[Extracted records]
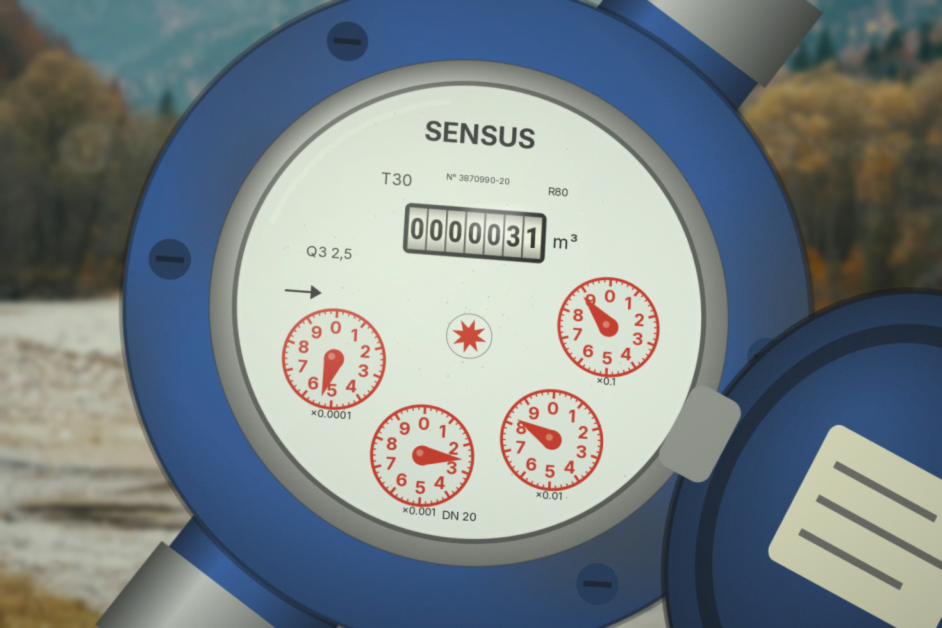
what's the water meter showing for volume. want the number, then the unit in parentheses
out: 31.8825 (m³)
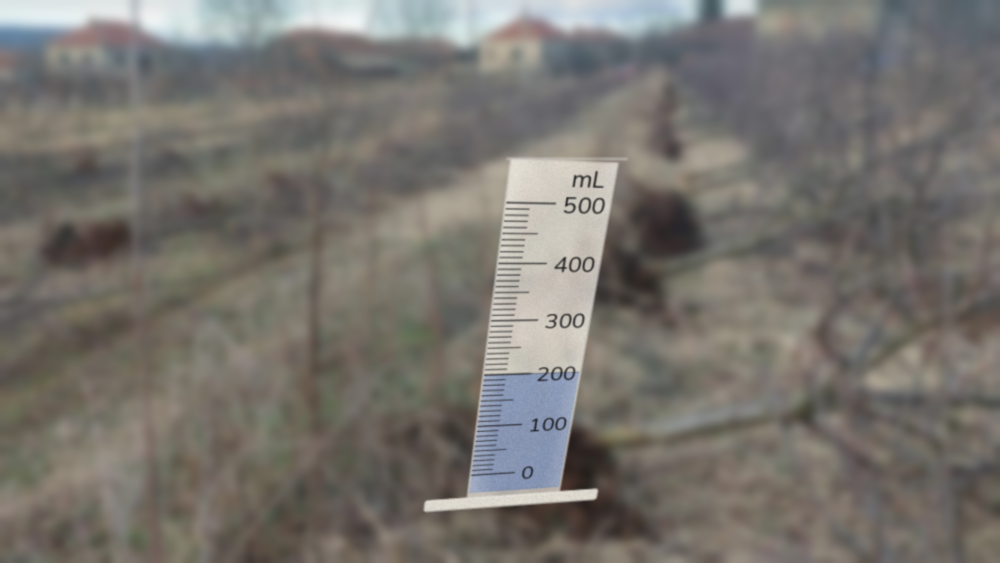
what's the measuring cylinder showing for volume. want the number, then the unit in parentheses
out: 200 (mL)
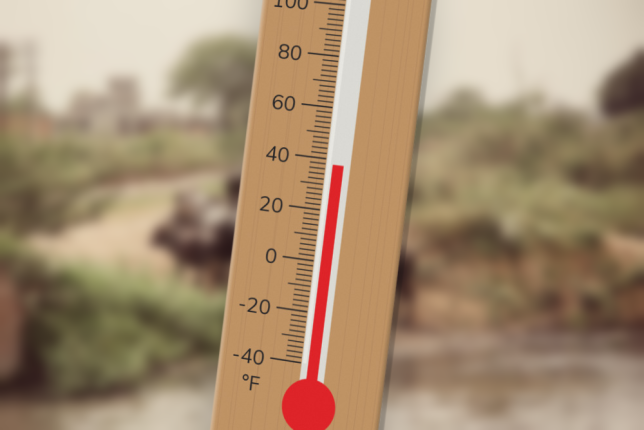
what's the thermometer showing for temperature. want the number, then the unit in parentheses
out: 38 (°F)
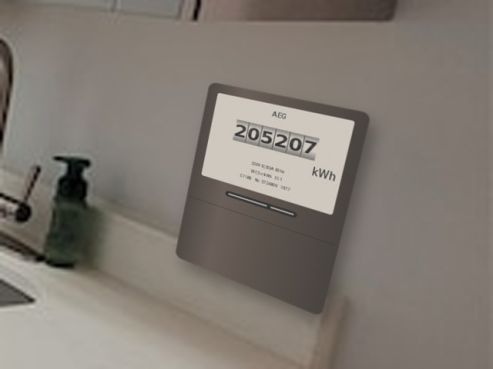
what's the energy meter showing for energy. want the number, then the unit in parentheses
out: 205207 (kWh)
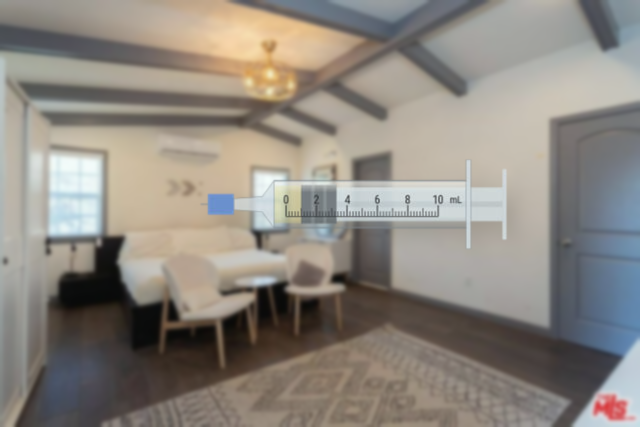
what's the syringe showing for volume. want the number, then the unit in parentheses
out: 1 (mL)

▸ Work request
Identify each row above that contains the word "volume" with matching case, and copy those rows in full.

▸ Expected answer
what's the water meter showing for volume. want the number, then the unit in parentheses
what's the measuring cylinder showing for volume. want the number, then the unit in parentheses
what's the syringe showing for volume. want the number, then the unit in parentheses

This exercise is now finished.